After going through the data, give the number of lines that contain the word "read" as your sole answer.

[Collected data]
------------------------------------------------------------

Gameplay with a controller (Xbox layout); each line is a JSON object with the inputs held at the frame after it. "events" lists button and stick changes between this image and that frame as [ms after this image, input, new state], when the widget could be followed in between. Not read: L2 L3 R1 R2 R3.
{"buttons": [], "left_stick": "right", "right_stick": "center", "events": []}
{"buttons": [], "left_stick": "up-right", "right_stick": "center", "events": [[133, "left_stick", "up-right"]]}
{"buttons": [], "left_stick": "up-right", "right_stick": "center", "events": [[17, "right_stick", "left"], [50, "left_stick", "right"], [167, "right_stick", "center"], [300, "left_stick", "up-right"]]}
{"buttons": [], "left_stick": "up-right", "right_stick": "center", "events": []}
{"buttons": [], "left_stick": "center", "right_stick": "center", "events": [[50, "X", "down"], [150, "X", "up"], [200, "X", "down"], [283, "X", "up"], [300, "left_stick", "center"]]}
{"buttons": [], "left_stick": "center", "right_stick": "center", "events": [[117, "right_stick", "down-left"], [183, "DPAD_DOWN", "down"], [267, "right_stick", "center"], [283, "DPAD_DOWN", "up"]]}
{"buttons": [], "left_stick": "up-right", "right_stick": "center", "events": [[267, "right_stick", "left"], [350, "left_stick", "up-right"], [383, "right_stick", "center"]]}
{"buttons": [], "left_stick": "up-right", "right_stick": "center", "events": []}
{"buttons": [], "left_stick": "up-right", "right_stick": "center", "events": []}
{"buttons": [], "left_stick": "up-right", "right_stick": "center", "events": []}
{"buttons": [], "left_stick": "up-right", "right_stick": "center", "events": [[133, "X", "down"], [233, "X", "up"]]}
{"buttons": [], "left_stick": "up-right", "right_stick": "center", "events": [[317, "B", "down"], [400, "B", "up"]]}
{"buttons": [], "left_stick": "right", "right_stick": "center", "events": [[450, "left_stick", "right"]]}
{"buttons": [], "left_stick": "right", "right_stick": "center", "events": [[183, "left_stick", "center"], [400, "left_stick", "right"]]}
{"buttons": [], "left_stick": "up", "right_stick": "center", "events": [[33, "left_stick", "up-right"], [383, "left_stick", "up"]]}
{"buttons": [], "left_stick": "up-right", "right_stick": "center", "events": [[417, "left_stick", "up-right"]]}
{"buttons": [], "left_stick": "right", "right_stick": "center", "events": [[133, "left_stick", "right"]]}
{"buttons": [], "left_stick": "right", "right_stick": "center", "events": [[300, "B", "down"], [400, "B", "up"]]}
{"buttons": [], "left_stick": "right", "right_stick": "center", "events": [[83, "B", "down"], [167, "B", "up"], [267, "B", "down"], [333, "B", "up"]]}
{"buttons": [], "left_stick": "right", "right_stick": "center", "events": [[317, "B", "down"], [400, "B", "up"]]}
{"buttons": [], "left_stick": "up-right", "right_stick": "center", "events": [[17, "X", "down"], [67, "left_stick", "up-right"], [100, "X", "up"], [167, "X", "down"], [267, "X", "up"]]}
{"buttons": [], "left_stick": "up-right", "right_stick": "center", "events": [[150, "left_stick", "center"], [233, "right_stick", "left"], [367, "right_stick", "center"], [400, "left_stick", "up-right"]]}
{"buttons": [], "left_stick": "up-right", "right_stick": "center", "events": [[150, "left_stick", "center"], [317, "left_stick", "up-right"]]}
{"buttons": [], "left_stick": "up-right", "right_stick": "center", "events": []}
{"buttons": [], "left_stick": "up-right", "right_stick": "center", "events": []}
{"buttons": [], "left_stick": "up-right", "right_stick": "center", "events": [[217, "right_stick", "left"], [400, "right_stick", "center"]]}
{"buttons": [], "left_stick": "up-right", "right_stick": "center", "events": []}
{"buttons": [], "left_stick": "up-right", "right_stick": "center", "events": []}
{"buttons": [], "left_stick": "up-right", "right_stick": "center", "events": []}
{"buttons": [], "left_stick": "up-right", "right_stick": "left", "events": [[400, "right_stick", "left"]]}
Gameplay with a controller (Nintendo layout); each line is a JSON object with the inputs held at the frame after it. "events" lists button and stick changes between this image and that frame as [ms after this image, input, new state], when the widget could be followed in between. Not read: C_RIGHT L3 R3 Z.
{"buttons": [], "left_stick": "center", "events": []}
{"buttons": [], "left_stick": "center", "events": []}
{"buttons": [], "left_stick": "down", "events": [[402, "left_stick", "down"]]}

------------------------------------------------------------

> **Written solution**
2